Records for the exercise>
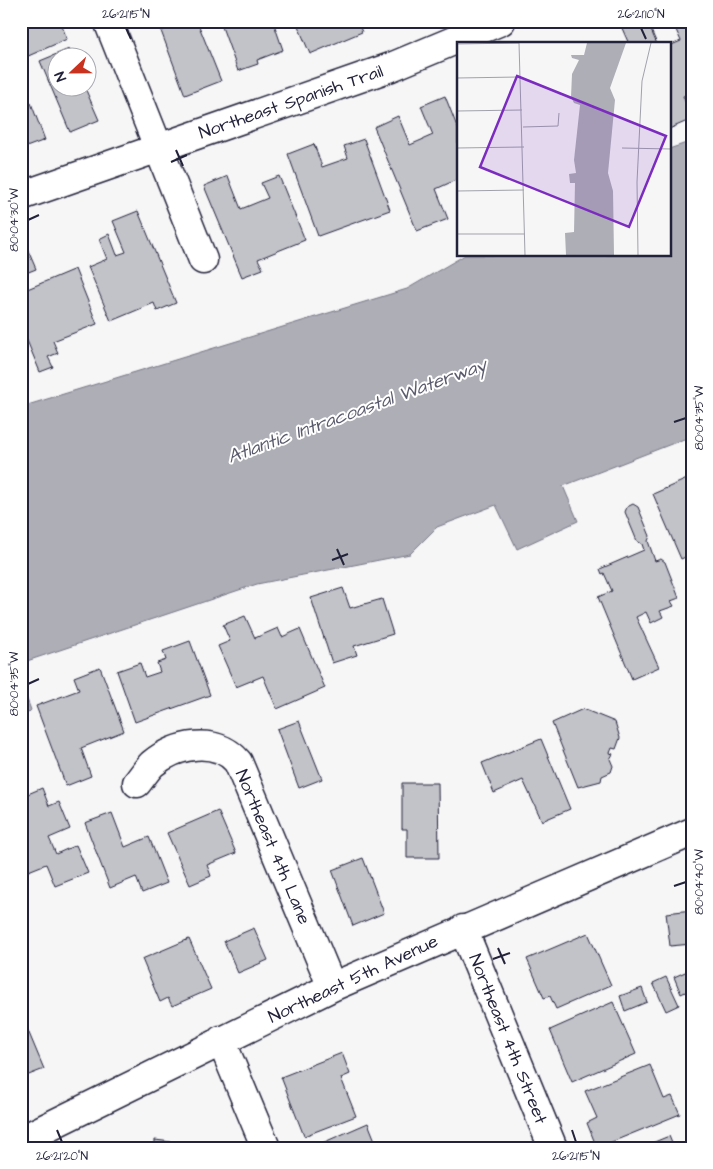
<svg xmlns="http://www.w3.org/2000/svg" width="713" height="1169" viewBox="0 0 713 1169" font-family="'Architects Daughter',sans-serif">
  <rect width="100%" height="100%" fill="#f6f6f7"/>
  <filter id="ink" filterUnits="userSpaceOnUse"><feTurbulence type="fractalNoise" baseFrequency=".02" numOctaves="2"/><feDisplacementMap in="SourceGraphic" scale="10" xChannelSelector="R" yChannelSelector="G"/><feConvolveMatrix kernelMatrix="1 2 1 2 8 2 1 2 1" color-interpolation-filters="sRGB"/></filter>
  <g filter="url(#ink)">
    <path fill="#aeaeb7" stroke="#767685" d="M692,141V436L563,486L578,521L517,549L496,505L437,527L410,554L257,584L21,663V407L407,289L465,255H669V149Z
      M21,683L31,710L21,720Z"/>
    <path fill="#c2c2c9" stroke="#22223b" d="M21,21H60L67,39L26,57L21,45Z
      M187,21H197L221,81L185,95L161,31Z
      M230,21H273L283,50L257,60L258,64L238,71L221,24Z
      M296,21H357L362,32L310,54Z
      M631,21H647L657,44H629L621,26Z
      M672,21H692V93L683,96L692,119L669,129V46L681,41Z
      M69,49L73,58H58V88H85L99,120L70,132L40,61Z
      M445,96L458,129V179L436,189L448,219L417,231L374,127L398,116L410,145L433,135L421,106Z
      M31,103L45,140L21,149V107Z
      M364,139L390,210L318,236L288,154L314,144L322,167L348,158L344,146Z
      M228,176L241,209L268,198L261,183L279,176L305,240L258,259L263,269L242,277L204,186Z
      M138,211L176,303L157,311L154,303L111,321L88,267L107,259L99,239L109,234L117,255L126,252L113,221Z
      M27,248L36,269L21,275V250Z
      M75,269L97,324L53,341L58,353L48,357L53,367L40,372L21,326V281L25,290Z
      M687,479L692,490V554L681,559L653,494Z
      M633,504L638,507L650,536L648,541L655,561L661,559L665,562L679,598L671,601L674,606L660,611L663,617L651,623L646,612L636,617L659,667L632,679L598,597L612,591L604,573L602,574L600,569L644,550L642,544L637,541L625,512L627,507Z
      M343,588L350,608L382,599L393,634L354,646L357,655L332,663L311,598Z
      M245,616L255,638L278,628L282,637L300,629L325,688L277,709L263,676L236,687L218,646L230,641L223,625Z
      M190,641L210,695L135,722L117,671L140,663L145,677L160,672L157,663L166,660L163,651Z
      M100,667L124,731L81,748L91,776L66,786L36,706L79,690L74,677Z
      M583,709L615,722L620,738L616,749L612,748L610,753L613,754L610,759L613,766L611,772L602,776L601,781L578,787L552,723Z
      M299,721L322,779L299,788L277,729Z
      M541,739L570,809L542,821L523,780L494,793L482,763Z
      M402,783H438L439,858H407V829H402Z
      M42,788L49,806L59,802L70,829L49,838L56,854L76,845L88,873L55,886L46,864L21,874V797Z
      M218,811L236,853L207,865L211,876L190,885L167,833Z
      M112,813L125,847L149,837L167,883L142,893L136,877L110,888L85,823Z
      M363,858L384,913L353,926L332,870Z
      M692,910V944L670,946L666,913Z
      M254,928L268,960L238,973L224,941Z
      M588,933L611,985L556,1009L550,996L544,998L527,959Z
      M189,939L211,989L172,1006L168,998L160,1002L142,959Z
      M692,969V989L681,994L674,977Z
      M666,977L679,1005L666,1011L653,983Z
      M642,988L647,1002L625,1011L620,996Z
      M613,1002L636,1054L572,1082L550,1030Z
      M21,1014L44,1069L21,1078Z
      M342,1053L350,1074L341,1078L356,1116L304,1136L281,1077Z
      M650,1065L664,1099L672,1096L680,1114L597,1148L587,1123L597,1118L585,1091Z
      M368,1123L378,1148H313V1147Z
      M669,1136L674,1148H640Z
      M155,1140L196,1145V1148H155Z"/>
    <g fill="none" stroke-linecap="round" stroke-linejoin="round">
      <g stroke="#22223b" stroke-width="31">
        <path id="minor" d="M108,21L203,260
          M21,196L391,67L501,21
          M137,783C142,777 147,769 152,764C176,744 216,736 238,762L332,987
          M463,929L553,1148
          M221,1040L266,1148
          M21,1140L332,987L692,832"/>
      </g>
      <use href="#minor" stroke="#fff" stroke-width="28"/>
    </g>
  </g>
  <path fill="none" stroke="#22223b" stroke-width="2" d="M126,28L131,39M641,28L646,39M176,150L183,166M171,162L187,155M28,220L39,215M674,422L686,418M337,549L344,565M332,560L348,554M28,684L39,679M674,886L686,882M498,948L505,964M493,959L510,953M57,1130L62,1142M572,1130L576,1142"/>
  <g text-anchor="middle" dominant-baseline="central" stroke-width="4" stroke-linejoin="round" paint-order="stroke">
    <g font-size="18" fill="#22223b" stroke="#fff">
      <text transform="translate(291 102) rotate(-19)">Northeast Spanish Trail</text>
      <text transform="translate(273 847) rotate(67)">Northeast 4th Lane</text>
      <text transform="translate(353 979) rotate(-25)">Northeast 5th Avenue</text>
      <text transform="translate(508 1039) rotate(68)">Northeast 4th Street</text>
    </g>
    <g font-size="19" font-style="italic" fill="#5a5a6d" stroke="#fff">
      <text transform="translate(357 411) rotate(-20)">Atlantic Intracoastal Waterway</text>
    </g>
  </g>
  <g transform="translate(457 42)">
    <rect width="214" height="214" fill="#f6f6f7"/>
    <path d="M130,1H169L153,46L158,58L151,131L156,149L157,213H109L108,191L117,190L118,141H113L112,132L119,131L117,118L123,63L117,61L114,55L115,32L122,18L115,16L114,13H127Z" fill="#aeaeb7"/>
    <path fill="none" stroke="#a1a1ac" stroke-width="1" d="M62,1L68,213M0,2L62,1M0,36L62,35M0,69L65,68M66,85L101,84L102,71M0,106L67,105M165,106L214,107M0,149L67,148M0,192H68M181,213L180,140L185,39L194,1"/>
    <path fill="#7b2cbf" fill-opacity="0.15" stroke="#7b2cbf" stroke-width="2.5" d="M60,34L209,94L172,185L23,125Z"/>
    <rect width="214" height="214" fill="none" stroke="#22223b" stroke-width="2.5"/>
  </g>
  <rect width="713" height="1169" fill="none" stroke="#fff" stroke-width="55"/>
  <g transform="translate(72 72) rotate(248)"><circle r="24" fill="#ffffff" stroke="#a7a7b1"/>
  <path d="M0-4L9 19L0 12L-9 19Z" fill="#c8321e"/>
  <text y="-8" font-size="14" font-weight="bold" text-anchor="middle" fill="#22223b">N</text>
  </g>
  <rect x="28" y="28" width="658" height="1114" fill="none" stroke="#22223b" stroke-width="2"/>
  <g font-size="12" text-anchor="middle" fill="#22223b">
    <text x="126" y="18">26°21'15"N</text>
    <text x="641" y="18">26°21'10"N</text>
    <text transform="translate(14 220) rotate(-90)" y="4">80°04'30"W</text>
    <text transform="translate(699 418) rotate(-90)" y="4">80°04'35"W</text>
    <text transform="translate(14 684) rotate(-90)" y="4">80°04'35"W</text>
    <text transform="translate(699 882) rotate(-90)" y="4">80°04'40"W</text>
    <text x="62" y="1160">26°21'20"N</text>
    <text x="576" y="1160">26°21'15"N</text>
  </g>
</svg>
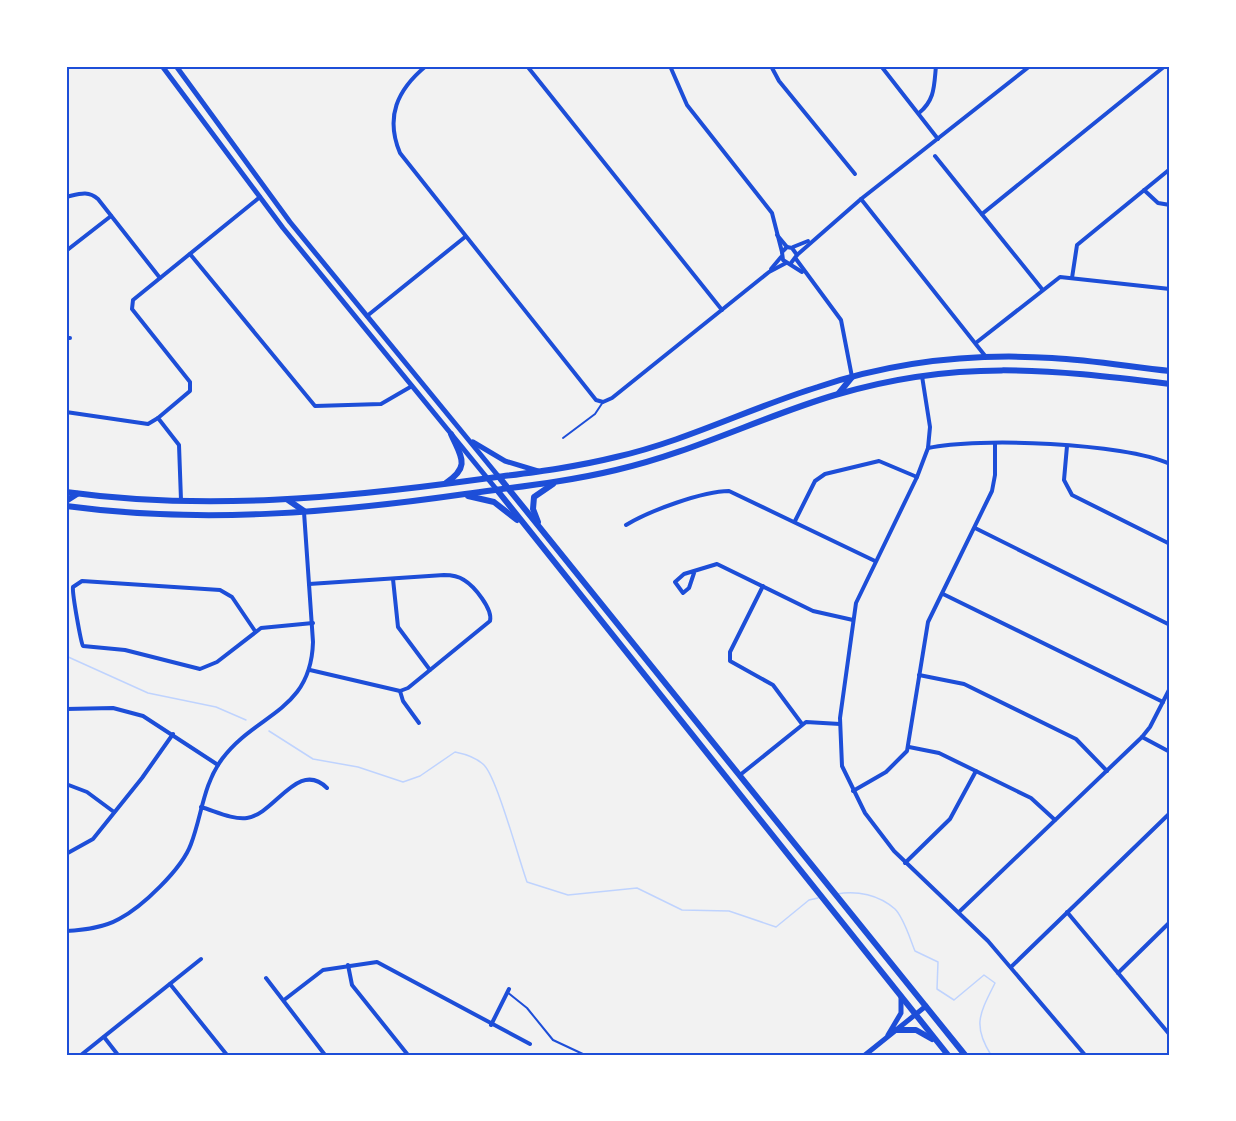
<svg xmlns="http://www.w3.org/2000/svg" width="1236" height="1121" viewBox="0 0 1236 1121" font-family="'Varela Round',sans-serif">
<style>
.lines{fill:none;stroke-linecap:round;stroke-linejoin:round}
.stream{stroke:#bfd3fe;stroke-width:1.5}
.service{stroke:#1d4ed8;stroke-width:2}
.minor{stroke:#1d4ed8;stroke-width:4}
.secondary{stroke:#1d4ed8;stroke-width:5}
.trunk{stroke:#1d4ed8;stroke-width:6}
.neatline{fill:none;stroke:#1d4ed8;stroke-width:2}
</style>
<rect width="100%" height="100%" fill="#f2f2f2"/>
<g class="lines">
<g class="stream">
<polyline points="66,656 148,693 216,707 246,720"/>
<path d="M269 731 313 759 358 767 403 782 420 776 455 752C465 754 476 757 484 765 497 778 519 860 527 882L568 895 637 888 682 910 729 911 776 927 809 900 818 898"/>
<path d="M837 894C857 890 879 895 895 909 904 918 910 939 915 951L938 962 937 989 954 1000 984 975 995 983C980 1013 972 1025 991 1055"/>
</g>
<g class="service">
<polyline points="563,438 595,414 603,402"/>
<polyline points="507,992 527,1008 553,1040 585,1055"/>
</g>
<g class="minor">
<path d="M426 66C397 90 385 117 400 153L596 400 603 402 612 398 769 272 786 263"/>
<polyline points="527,66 722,310"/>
<polyline points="670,66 687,105 772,213 782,252"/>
<polyline points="771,66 779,81 855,174"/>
<polyline points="881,66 938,139"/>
<path d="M919 113C935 100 934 86 936 66"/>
<polyline points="935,156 1042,289"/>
<polyline points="1144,190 1158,203 1170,205"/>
<path d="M66 197C79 194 88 190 98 199L160 278"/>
<polyline points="861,199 986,357"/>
<polyline points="982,214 1165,66"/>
<polyline points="777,235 787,247"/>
<polyline points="793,247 808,241"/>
<polyline points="66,251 111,216"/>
<polyline points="190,254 315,406 381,404 412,386"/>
<polyline points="797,255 861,199 1030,66"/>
<polyline points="796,259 841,320 852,377"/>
<polyline points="791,263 797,255 792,248 787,247 782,252 783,260 802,272"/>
<polyline points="771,269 781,257"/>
<polyline points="1072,278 1077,245 1170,169"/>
<polyline points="367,316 465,237"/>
<polyline points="66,338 70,338"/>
<polyline points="977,342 1060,277 1170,289"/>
<polyline points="922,376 930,427 928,448 917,477 856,603 840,718 842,766 865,813 894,851 988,941 1085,1055"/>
<polyline points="66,412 148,424 158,418"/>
<polyline points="1067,446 1064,480 1072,495 1170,544"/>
<path d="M928 448C978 437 1124 443 1170 464"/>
<polyline points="181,500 179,445 158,418 190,391 190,382 132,309 133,300 260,197"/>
<polyline points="795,521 815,481 825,474 879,461 917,477"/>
<path d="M626 525C649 511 703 491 729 491L875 561"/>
<polyline points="975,528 1170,625"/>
<polyline points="66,569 67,573"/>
<polyline points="694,573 689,588 683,593 675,582 684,574 717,564 813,611 853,620"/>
<polyline points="393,579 398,627 430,670"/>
<path d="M309 584 444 575C451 575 458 576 464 580 474 586 493 609 490 621L408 688 400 691"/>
<polyline points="763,586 730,652 730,661 773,685 802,724"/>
<polyline points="943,594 1163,702"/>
<path d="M255 631 232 597 220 590 82 581 73 587C72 593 81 643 83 646L125 650 200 669 217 662 261 628 313 623"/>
<polyline points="310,670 400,691 403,701 419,723"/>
<polyline points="919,675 964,684 1076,739 1107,771"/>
<polyline points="66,709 113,708 143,716 218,765"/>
<polyline points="1142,737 1170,752"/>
<polyline points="909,747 939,753 1031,798 1055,820"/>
<polyline points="740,775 806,722 840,724"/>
<polyline points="66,784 87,792 114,812"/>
<polyline points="853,791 886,772 907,751 928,622 992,491 995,475 995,443"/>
<path d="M201 807C215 811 233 820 247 818 275 814 298 759 327 788"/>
<polyline points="66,854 93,839 142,778 173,734"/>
<polyline points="905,863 950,819 976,771"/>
<polyline points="959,912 1142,737 1150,727 1170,688"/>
<polyline points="1067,912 1170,1035"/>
<path d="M66 931C84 930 103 928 119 919 142 907 182 869 191 844 202 815 203 785 222 759 256 713 311 712 313 642L304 512"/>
<polyline points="348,965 352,985 408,1055"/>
<polyline points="1011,967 1170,813"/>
<polyline points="1118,973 1170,922"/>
<polyline points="266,978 325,1055"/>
<polyline points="170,984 227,1055"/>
<polyline points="284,1000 323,970 377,962 530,1044"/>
<polyline points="491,1025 509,989"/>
<polyline points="104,1037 118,1055"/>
<polyline points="81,1055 201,959"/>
</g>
<g class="secondary">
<polyline points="162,66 283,228 497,490"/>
<polyline points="176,66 290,222 499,477"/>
<polyline points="473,442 505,461 538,471"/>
<polyline points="888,1035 901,1013 901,996"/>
<polyline points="865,1055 926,1006"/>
</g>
<g class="trunk">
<polyline points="839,393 852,377"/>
<polyline points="499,477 965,1055"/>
<path d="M446 483C471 466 461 457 451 434"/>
<polyline points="497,490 948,1055"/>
<path d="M66 492C204 511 344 498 482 479 527 473 572 468 616 457 686 441 750 408 818 387 893 362 974 353 1052 358 1092 360 1131 367 1170 371"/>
<polyline points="468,496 494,502 517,520"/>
<polyline points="288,500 304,511"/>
<polyline points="66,501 77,494"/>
<path d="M66 506C199 524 333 513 465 494 516 487 566 482 616 470 691 453 761 417 835 395 955 359 1048 369 1170 384"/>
<polyline points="538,522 533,509 534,497 553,484"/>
<polyline points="896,1030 916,1030 932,1039"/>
</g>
</g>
<rect width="1236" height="1121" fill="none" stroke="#ffffff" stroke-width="135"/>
<rect x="68" y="68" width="1100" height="986" class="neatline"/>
</svg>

Task details> From the entries above, give again exactly the lines running from the line with "2 1 2 8 2 1" to the line with "M631,21H647L657,44H629L621,26Z"; include both of those lines.

Answer below>
  <filter id="ink" filterUnits="userSpaceOnUse"><feTurbulence type="fractalNoise" baseFrequency=".02" numOctaves="2"/><feDisplacementMap in="SourceGraphic" scale="10" xChannelSelector="R" yChannelSelector="G"/><feConvolveMatrix kernelMatrix="1 2 1 2 8 2 1 2 1" color-interpolation-filters="sRGB"/></filter>
  <g filter="url(#ink)">
    <path fill="#aeaeb7" stroke="#767685" d="M692,141V436L563,486L578,521L517,549L496,505L437,527L410,554L257,584L21,663V407L407,289L465,255H669V149Z
      M21,683L31,710L21,720Z"/>
    <path fill="#c2c2c9" stroke="#22223b" d="M21,21H60L67,39L26,57L21,45Z
      M187,21H197L221,81L185,95L161,31Z
      M230,21H273L283,50L257,60L258,64L238,71L221,24Z
      M296,21H357L362,32L310,54Z
      M631,21H647L657,44H629L621,26Z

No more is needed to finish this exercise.